Soldi anche ai casinò
La ricostruzione della Guardia di Finanza comprende anche l’utilizzo della carta di credito aziendale. Secondo gli atti, tra il 2014 e il 2020 sarebbero stati effettuati prelievi in contanti per 156.580 euro, oltre a 6.400 euro di pagamenti Pos nei casinò di Saint Vincent e Campione d’Italia. Un altro capitolo riguarda i canoni di locazione dell’immobile utilizzato dalla società, di proprietà dello stesso imprenditore. La Procura contesta infatti pagamenti per decine di migliaia di euro eseguiti dalla società a favore del proprio amministratore, ritenendoli preferenziali rispetto agli altri creditori.
Il dissesto della società
Secondo la ricostruzione accusatoria, la società ha continuato l’attività nonostante una situazione economica ormai compromessa, arrivando ad accumulare un passivo di oltre 933 mila euro.
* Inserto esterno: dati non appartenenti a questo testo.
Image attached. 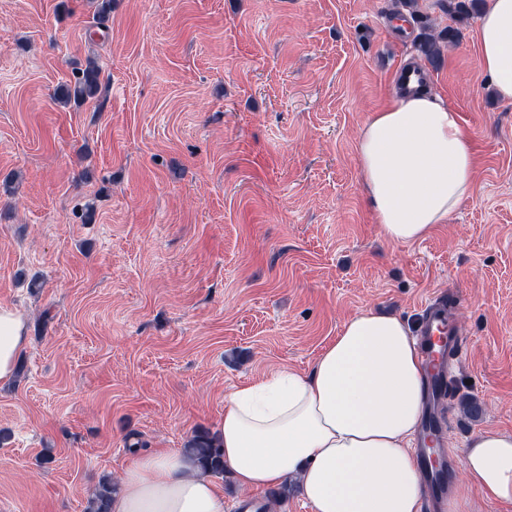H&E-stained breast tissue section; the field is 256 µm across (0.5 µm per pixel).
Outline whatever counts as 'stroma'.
<instances>
[{"instance_id": "obj_1", "label": "stroma", "mask_w": 512, "mask_h": 512, "mask_svg": "<svg viewBox=\"0 0 512 512\" xmlns=\"http://www.w3.org/2000/svg\"><path fill=\"white\" fill-rule=\"evenodd\" d=\"M0 0V512H85L128 460L217 433L224 397L309 371L372 308L452 301L448 454L512 432V103L448 0ZM458 29L438 60L411 35ZM414 60L474 134L471 197L386 241L355 145ZM92 100L63 104L88 63ZM477 401L479 417L465 405ZM25 335V317L12 308L0 306V382L13 377Z\"/></svg>"}]
</instances>
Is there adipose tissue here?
<instances>
[{"label":"adipose tissue","mask_w":512,"mask_h":512,"mask_svg":"<svg viewBox=\"0 0 512 512\" xmlns=\"http://www.w3.org/2000/svg\"><path fill=\"white\" fill-rule=\"evenodd\" d=\"M478 63L512 103V0H488ZM475 138L439 97L395 96L356 143L358 176L382 236L426 238L470 198ZM25 318L0 306V382L13 377ZM426 373L403 319L364 309L349 318L306 373L288 367L224 398L219 438L239 486L299 481L312 512H421L422 472L412 450L425 409ZM448 512L512 504V433L473 436ZM224 491L168 448L131 457L112 512H224Z\"/></svg>","instance_id":"adipose-tissue-1"}]
</instances>
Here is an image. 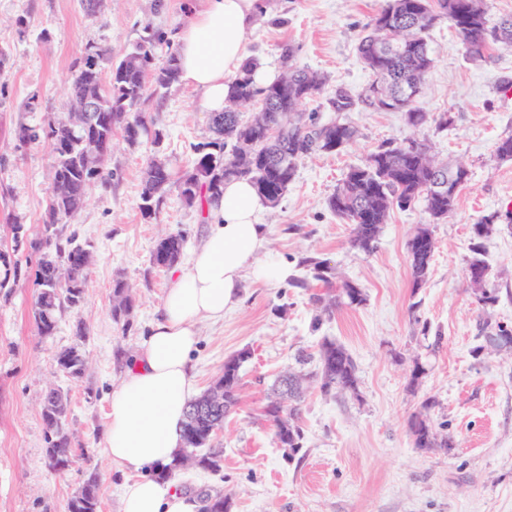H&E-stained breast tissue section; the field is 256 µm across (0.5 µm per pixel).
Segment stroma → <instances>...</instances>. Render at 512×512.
<instances>
[{
  "mask_svg": "<svg viewBox=\"0 0 512 512\" xmlns=\"http://www.w3.org/2000/svg\"><path fill=\"white\" fill-rule=\"evenodd\" d=\"M189 0H103L87 15L81 0H0V250L20 272L0 264V512H66L88 474L100 486V512H117L121 474L99 447L108 403L126 355L145 336L174 277L151 263L157 241L183 233L186 248L199 244L207 224L201 209L170 190L158 217L140 211L142 170L151 157L175 171L188 169L193 145L210 136V114L181 83L150 100L144 117L161 142L128 144L112 137L105 166L112 179H94L83 210L65 225L87 244L81 309L58 317L53 335L39 336L33 316L39 288L34 270L53 168L47 140L20 144L26 125L46 127L70 110L68 84L88 45H107L120 59L146 29L173 38ZM383 0H257L248 36L251 56L282 72V53L324 73L328 89L362 90L371 74L356 51L359 33ZM436 59L420 105L447 116L446 128L413 127L402 112H351L355 142L337 154L302 159L287 193L260 216L266 248L291 265L290 278L263 283L245 278L241 304L218 325L205 324L193 354L200 389L224 371L225 360L247 349L240 408L217 441L221 471L197 468L179 486L224 490L230 512H512V348L486 346L481 330L491 319L512 330V161L499 160L495 144L512 133V47L495 45L482 62L466 58L447 23L429 33ZM416 139L433 155L464 164L470 179L456 211L431 224L422 205L394 210L378 246L363 253L350 244L351 226L327 207L350 167L364 163L387 141ZM498 215L496 232L483 241L490 285L499 301L478 305L466 275L471 228ZM24 225L28 244L14 249L11 227ZM430 227L436 247L428 280L414 287L406 242ZM328 263L334 277L362 289V305L335 309L320 328L317 295L328 286L308 259ZM132 287L126 321L112 317L116 282ZM342 343L354 358L357 394L325 395L311 388L302 409L305 439L294 459L278 448L260 411L275 376L294 367L299 351L316 352L322 338ZM79 346L88 361L77 383L58 372L55 355ZM424 373L411 385L414 366ZM69 396L68 428L79 458L64 474L45 459L42 399L49 388ZM438 435H453V451L414 448L409 421L425 399ZM88 460H81V453Z\"/></svg>",
  "mask_w": 512,
  "mask_h": 512,
  "instance_id": "35a3bbf8",
  "label": "stroma"
}]
</instances>
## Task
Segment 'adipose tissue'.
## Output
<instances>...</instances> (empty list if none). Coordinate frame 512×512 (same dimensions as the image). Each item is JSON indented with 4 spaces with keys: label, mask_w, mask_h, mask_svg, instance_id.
I'll list each match as a JSON object with an SVG mask.
<instances>
[{
    "label": "adipose tissue",
    "mask_w": 512,
    "mask_h": 512,
    "mask_svg": "<svg viewBox=\"0 0 512 512\" xmlns=\"http://www.w3.org/2000/svg\"><path fill=\"white\" fill-rule=\"evenodd\" d=\"M255 2L202 0L176 35L178 79L209 111L223 110L230 77L247 59ZM263 208L248 181L225 182L223 195L206 205L212 223L202 243L168 288L149 335L126 360L102 434L103 454L125 476L119 512H191L173 484L140 471L168 465L180 446L186 406L198 391L191 353L200 324L223 323L240 302L245 274L267 282L289 275L285 263L259 257L267 233L258 221Z\"/></svg>",
    "instance_id": "ef3b65f1"
}]
</instances>
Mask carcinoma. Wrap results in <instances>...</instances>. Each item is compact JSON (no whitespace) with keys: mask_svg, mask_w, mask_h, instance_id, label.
Instances as JSON below:
<instances>
[{"mask_svg":"<svg viewBox=\"0 0 512 512\" xmlns=\"http://www.w3.org/2000/svg\"><path fill=\"white\" fill-rule=\"evenodd\" d=\"M443 21L457 32L471 60H484L487 50L495 44L512 47V14L495 21L484 0H385L357 44V51L371 73V82L358 94L344 86L336 87L326 99V108L336 114L328 122L313 113L306 116L297 111L303 101L324 90L326 75L291 64L293 50L288 48L283 54L288 73L268 86L258 87L252 79L257 59H248L232 81L233 91L224 111L212 113L213 137L194 146L192 167L176 175L166 165L159 167L152 159L146 162L141 192L146 204L142 208L144 216L157 214L173 187L187 204L193 205L207 195L222 193L224 181L231 178L249 180L267 203H279L296 177L300 160L316 153H339L355 141L357 129L342 118L347 112L403 111L414 127L434 120V115L410 100V96L414 90H423L426 76L435 67L428 37L431 29ZM163 43L161 33L143 36L115 64L109 48L90 46L91 54L82 57L72 74L68 87L70 104H75L77 95L89 94L98 99L102 111L94 113L85 127L64 119L48 124L45 138L52 151L53 181L44 221L45 236L38 243L43 255L35 271L42 292L37 296L34 320L42 336L53 333L58 312L78 308L84 301L86 248L77 243L74 235L61 239L57 225L73 220L74 197L87 192L85 185L89 181L98 176L104 179L112 176V172L103 168L96 172L86 169L82 152L111 145L117 128L122 129L124 138L132 144L149 133L156 143L162 139V132L150 131L142 107L150 100L147 75H152L157 91L169 88L178 79L174 52L168 53L161 67L152 68ZM251 102L261 103V109L245 122L238 107ZM458 167L457 163L437 160L423 142H389L371 153L365 164L347 171L329 197L328 207L352 225V246L369 253L382 225L388 222L396 207L420 203L433 220L448 219L456 210L461 188L468 182L458 175ZM440 172L446 177L442 187L435 179ZM496 219L495 215L486 216L472 225L475 242L471 243L470 251L474 257L466 268L472 287L478 290L477 302L486 313L495 306L498 295L488 285V266L479 258L482 249L479 240L493 233ZM185 242L182 233L160 239L151 255L152 264L158 268L173 266L181 258ZM434 250L432 232L426 227L408 240L414 287L426 283ZM113 296L112 317L119 321L131 306L127 285L116 282ZM364 301L361 289L347 281L336 289V295L316 297L321 315L315 318V325H320L322 316L331 315L339 305L357 306ZM248 358L246 351L227 358L223 374L188 403L182 446L171 464L149 467L151 477L161 480L174 477L182 471L186 456L193 452L200 469L220 471L224 449L214 444V438L224 426V419L239 406L241 368ZM55 362L58 370L74 383L85 375L86 361L78 346L59 351ZM307 381L317 383L326 394L333 390L354 394L358 391L357 365L343 345L326 338L320 345L315 370L308 374L287 370L276 378L272 385L273 398L264 404L261 416L273 427L277 446L289 458L303 448L301 402ZM212 395L221 398L217 411L189 419L191 411ZM67 414V393L59 388L49 390L42 407L48 460L68 462L75 458L72 437L66 427ZM409 429L413 446L420 450L456 448L454 437L448 434L438 438L427 415L421 412L412 417ZM98 508V478L91 473L82 483L81 497L69 500L67 512H98Z\"/></svg>","mask_w":512,"mask_h":512,"instance_id":"obj_1","label":"carcinoma"}]
</instances>
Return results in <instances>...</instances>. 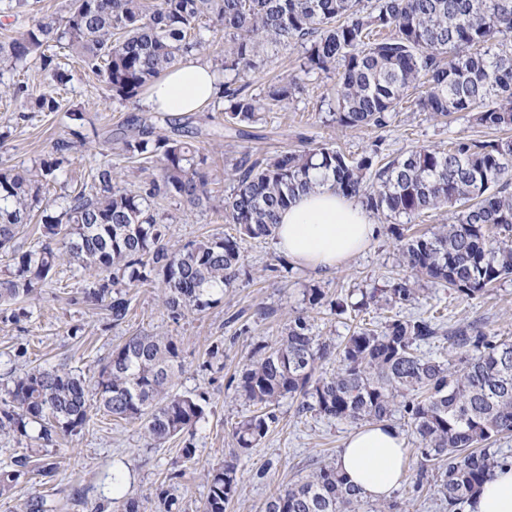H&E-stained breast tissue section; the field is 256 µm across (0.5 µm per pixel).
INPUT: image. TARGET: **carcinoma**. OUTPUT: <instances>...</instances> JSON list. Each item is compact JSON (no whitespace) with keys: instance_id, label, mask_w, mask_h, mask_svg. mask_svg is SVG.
Wrapping results in <instances>:
<instances>
[{"instance_id":"obj_1","label":"carcinoma","mask_w":512,"mask_h":512,"mask_svg":"<svg viewBox=\"0 0 512 512\" xmlns=\"http://www.w3.org/2000/svg\"><path fill=\"white\" fill-rule=\"evenodd\" d=\"M224 30V47L212 58L224 73L241 77L256 66L268 43L302 48L297 73L270 83L264 96L248 83L224 90L228 128L261 120L301 89L300 74L328 73L336 66V95L326 103L332 121L345 129L392 123L401 100L418 87L417 110L430 117L469 114L477 126L512 128V0H69L60 17L32 13L28 26L0 40V77L30 60L51 73L47 88L24 94L36 112L59 109L58 91L70 82L56 63L64 50L103 77L112 98L141 95L181 58L209 48L195 33L202 19ZM168 115L135 117L131 127L110 131L117 156L142 172L157 163L149 192L118 184L112 165L93 169L89 190L65 197L54 215L40 208L48 187L67 161L60 140L30 168H0V250L13 268L0 275V318H18L12 306L53 283L57 267L91 272L83 299L103 305L112 323L129 311L126 289L157 282L162 304L175 317L220 301L244 266L241 242L274 235L279 213L298 195L330 180L336 191L385 216L411 218L442 208L451 221L432 233H398L400 261L413 275L361 299L337 302L362 311L383 301L408 304L421 280L470 299L512 276V138H456L448 150L416 146L380 163L379 149L349 157L332 147L285 152L231 164L234 181L221 209L235 234L172 244L152 209L158 195L192 209L212 201L207 157L184 140L189 131L160 133ZM42 211L43 243L18 251L16 240ZM432 318H392L378 331L360 327L336 349L311 332L302 315L288 319L273 346L238 376L236 397L253 407L233 428L235 448L220 467L204 474L203 512H226L238 486V458L258 447L276 422L281 399L299 398V410L339 420L383 422L395 412L407 418L423 462L416 486L436 471L435 487L448 512L494 475L507 458L490 451L512 433V344L476 324L448 331L459 363L427 359L417 343L438 334ZM338 356L332 372L324 363ZM181 351L168 336L139 334L112 351L91 382L65 365L33 367L16 375L0 400V436L49 445L80 433L92 413L140 423L154 446L182 437L183 456H194L191 437L204 417L200 394L175 391ZM30 457L0 468V497L30 473ZM364 494L336 466L324 462L271 497L265 512H357Z\"/></svg>"}]
</instances>
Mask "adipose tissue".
<instances>
[{"label": "adipose tissue", "mask_w": 512, "mask_h": 512, "mask_svg": "<svg viewBox=\"0 0 512 512\" xmlns=\"http://www.w3.org/2000/svg\"><path fill=\"white\" fill-rule=\"evenodd\" d=\"M221 74L203 60L181 62L168 69L145 97L146 107L169 115L198 112L216 96ZM376 234L367 211L331 185L297 197L279 218L277 249L299 267L322 272L335 269L370 243ZM348 481L366 498L385 500L406 467V438L381 422L354 431L336 459ZM467 512H512V467L496 469Z\"/></svg>", "instance_id": "adipose-tissue-1"}]
</instances>
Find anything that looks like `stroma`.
Here are the masks:
<instances>
[{
  "mask_svg": "<svg viewBox=\"0 0 512 512\" xmlns=\"http://www.w3.org/2000/svg\"><path fill=\"white\" fill-rule=\"evenodd\" d=\"M298 55L292 45L268 48L259 68L247 75L249 93L263 94L271 80L291 74ZM58 62L71 74L60 111L34 112L24 98L0 96V166L32 165L48 155L58 139L71 142L64 172L48 193L54 202L89 184L91 168L107 159L108 130L127 126L133 117L147 113L142 99H113L103 78L83 69L74 59L62 56ZM334 82L331 74L309 75L302 93L286 106L264 113L249 139L225 128L224 95H217L208 107L193 113V143L206 150L215 195L221 197L233 189L232 181L224 177V162L229 158L246 155L256 160L327 145L352 156L376 147L381 158L390 160L416 145L444 149L458 137L492 140L502 136L501 131L472 124L466 113L436 120L408 102L400 105L387 128L345 130L330 122L320 109ZM71 111L85 113L83 126L69 123L67 114ZM155 208L176 242L221 237L233 231L220 211L192 212L171 197L157 199ZM373 221L379 233L370 245L328 273L313 274L295 266L278 251L274 239L243 241L244 268L225 288L221 301L176 319L162 308L159 288L143 286L130 289L129 313L123 323L113 324L103 308L83 303L81 272L66 265L59 267L53 285L26 302V316L0 321V389L10 372L32 366L48 368L65 362L86 375L97 374L112 350L128 336L160 333L172 336L181 350L184 371L178 392L203 395L205 416L197 425L195 455L189 460L182 455L181 440L155 448L139 424L98 415L79 435L54 446L44 447L27 439H0V468L23 454L58 465L50 483H42L35 476L17 484L9 497L0 498V512H19L37 495L61 503L62 512H93L99 504L105 505L106 512H116L118 502L129 497L140 500L144 512H162L161 493L165 490L176 500L172 512H202L207 493L202 473L222 464L233 445L234 426L250 411L235 398L236 380L256 347L274 344L291 316H306L314 335L337 346L361 322L380 328L391 316L426 317L435 311L443 329L437 338L421 345L420 352L442 361L448 358L447 330L460 323H476L499 339L512 341V280L498 283L476 300L427 283L417 300L408 305L374 307L362 318L351 311L336 312L334 301L386 287L406 274L398 261L399 242L389 231V221L380 215ZM314 287L326 295L325 303L316 308L304 298L307 289ZM214 345L224 350L220 370L205 365L208 350ZM277 415L261 444L240 458L238 489L226 512H264L267 500L305 475L313 463L335 458L356 428L349 420L299 412L297 401L291 398L281 401ZM407 457L404 476L390 496L398 505L396 512H446L433 484L415 485L421 454L412 436L407 439ZM114 472L123 477L117 490L108 480Z\"/></svg>",
  "mask_w": 512,
  "mask_h": 512,
  "instance_id": "obj_1",
  "label": "stroma"
}]
</instances>
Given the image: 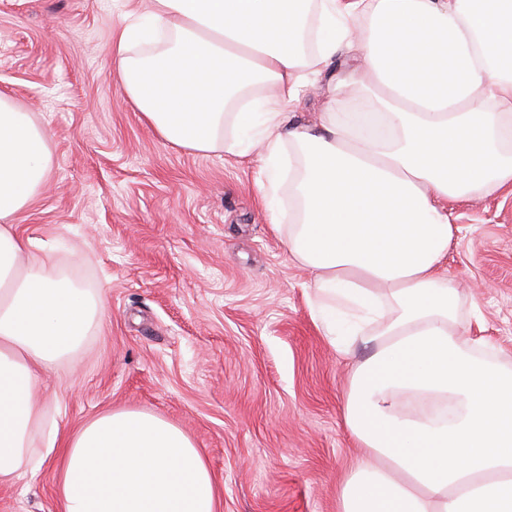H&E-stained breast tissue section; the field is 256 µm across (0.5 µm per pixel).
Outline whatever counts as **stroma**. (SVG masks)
Instances as JSON below:
<instances>
[{
    "label": "stroma",
    "instance_id": "stroma-1",
    "mask_svg": "<svg viewBox=\"0 0 512 512\" xmlns=\"http://www.w3.org/2000/svg\"><path fill=\"white\" fill-rule=\"evenodd\" d=\"M131 8L152 0H0V92L45 128L53 157L16 229L104 305L38 392L71 431L121 408L174 423L203 453L221 512H337L357 452L341 408L368 351L316 319L312 275L257 191L259 153L173 146L135 108L113 53ZM358 64L334 60L297 122L318 125ZM453 211L460 329L512 364V191ZM0 512H57L53 464L1 485Z\"/></svg>",
    "mask_w": 512,
    "mask_h": 512
}]
</instances>
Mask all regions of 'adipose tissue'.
Returning <instances> with one entry per match:
<instances>
[{
    "label": "adipose tissue",
    "instance_id": "ef3b65f1",
    "mask_svg": "<svg viewBox=\"0 0 512 512\" xmlns=\"http://www.w3.org/2000/svg\"><path fill=\"white\" fill-rule=\"evenodd\" d=\"M353 49L361 65L319 126L289 123L286 108ZM114 52L170 144L262 147L266 204L282 155L301 163L285 246L314 274L327 334L347 316L372 350L342 407L362 454L338 512H512V367L463 338L446 274L449 203L512 186V0H153L124 13ZM353 90L369 111H347ZM51 169L46 131L1 94L0 485L51 460L59 512H220L176 425L117 409L66 432L33 395L103 311L14 230Z\"/></svg>",
    "mask_w": 512,
    "mask_h": 512
}]
</instances>
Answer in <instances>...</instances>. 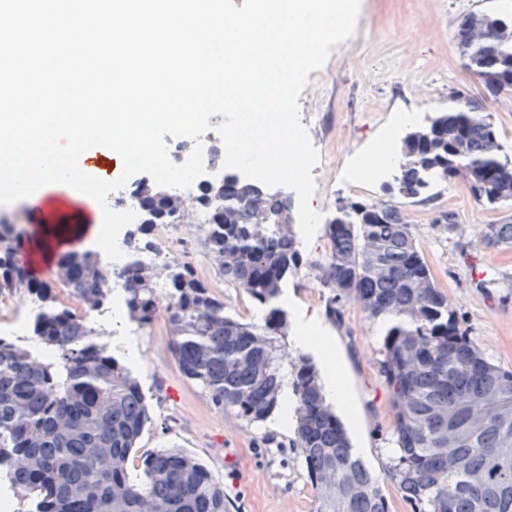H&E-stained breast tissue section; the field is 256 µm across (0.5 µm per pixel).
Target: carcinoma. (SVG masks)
<instances>
[{"instance_id":"obj_1","label":"carcinoma","mask_w":512,"mask_h":512,"mask_svg":"<svg viewBox=\"0 0 512 512\" xmlns=\"http://www.w3.org/2000/svg\"><path fill=\"white\" fill-rule=\"evenodd\" d=\"M512 17L477 10L456 33L467 63L497 59L499 74H512V41L474 42L469 26ZM460 110L470 137L460 155L448 154V138H436L427 158L401 144L403 168L396 180L414 198L443 180L442 165L470 172L474 200L496 208L512 202V152L498 137L491 115L471 97H448ZM505 172L494 197L482 200L474 180L484 169ZM207 210L224 207L208 223L211 252L224 282L242 289L267 309L263 323H244L224 313V302L189 264L143 263L138 241L118 272L88 248L63 254L50 282H36L18 264L28 241L23 225L0 213V294L25 293L38 304L33 335L54 350L46 361L0 337V478L19 493L17 512H227L224 488L184 448H161L130 470L135 445L151 422L146 396L123 359L101 342L86 315L65 303L57 290L94 307L112 298L117 282L128 320L151 326L165 309L174 359L183 376L198 384L210 404L231 409L248 422L267 420L291 388L294 444L319 491L316 512H389L380 480L351 447L340 419L326 401L310 357L281 353L287 336L281 295L301 253L291 199L241 180L235 174L208 183L196 198ZM364 202L336 205L325 236L329 252L320 282L335 297L358 302L373 320H383L381 373L390 392L398 453L389 480L416 512H512V370L492 362L460 329L456 312L438 288L402 211L386 210L369 221ZM138 231L171 224L176 210L169 194L140 184ZM487 247L512 245V218L488 224Z\"/></svg>"}]
</instances>
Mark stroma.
Wrapping results in <instances>:
<instances>
[{
	"mask_svg": "<svg viewBox=\"0 0 512 512\" xmlns=\"http://www.w3.org/2000/svg\"><path fill=\"white\" fill-rule=\"evenodd\" d=\"M478 9L512 13V0H360L354 34L333 47L321 70L310 73L299 103L301 112L323 115L319 137L325 153L311 197L322 217L330 218L341 198L386 201L413 216L417 246L461 329L494 363L512 369V247L481 245L486 225L512 216V207L480 205L461 181L437 186L434 198L424 201L403 197L391 177L361 187L343 178L345 160L371 153L393 113L447 111L454 88L484 96L483 84L466 72L455 40L464 15ZM342 137L350 146L345 158L336 147ZM447 213L456 223H440ZM326 243L324 228H317L311 244L301 246L302 264L289 275L285 292L293 309L315 315L333 338L348 397L347 408L337 414L379 477L390 512H413L387 476L395 436L380 372L383 330L357 302L332 303L318 270ZM187 247L198 256L197 269L225 313L261 322V305L220 278L206 230H196ZM88 320L103 328L111 349L127 357L147 397L153 425L142 435L136 457L158 448L192 452L223 486L228 512H315L318 491L293 445L292 427L279 426L274 416L250 423L214 409L201 387L178 369L165 317L144 329L123 315L106 321L92 314Z\"/></svg>",
	"mask_w": 512,
	"mask_h": 512,
	"instance_id": "1",
	"label": "stroma"
}]
</instances>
Al termine del rito abbreviato, il giudice ha però ritenuto l’uomo responsabile solo per le condotte accertate a partire dal 2018, riconoscendogli le attenuanti generiche equivalenti all’aggravante contestata. Oltre alla condanna, è stata disposta l’inabilitazione per tre anni all’esercizio di un’impresa commerciale e agli uffici direttivi di impresa.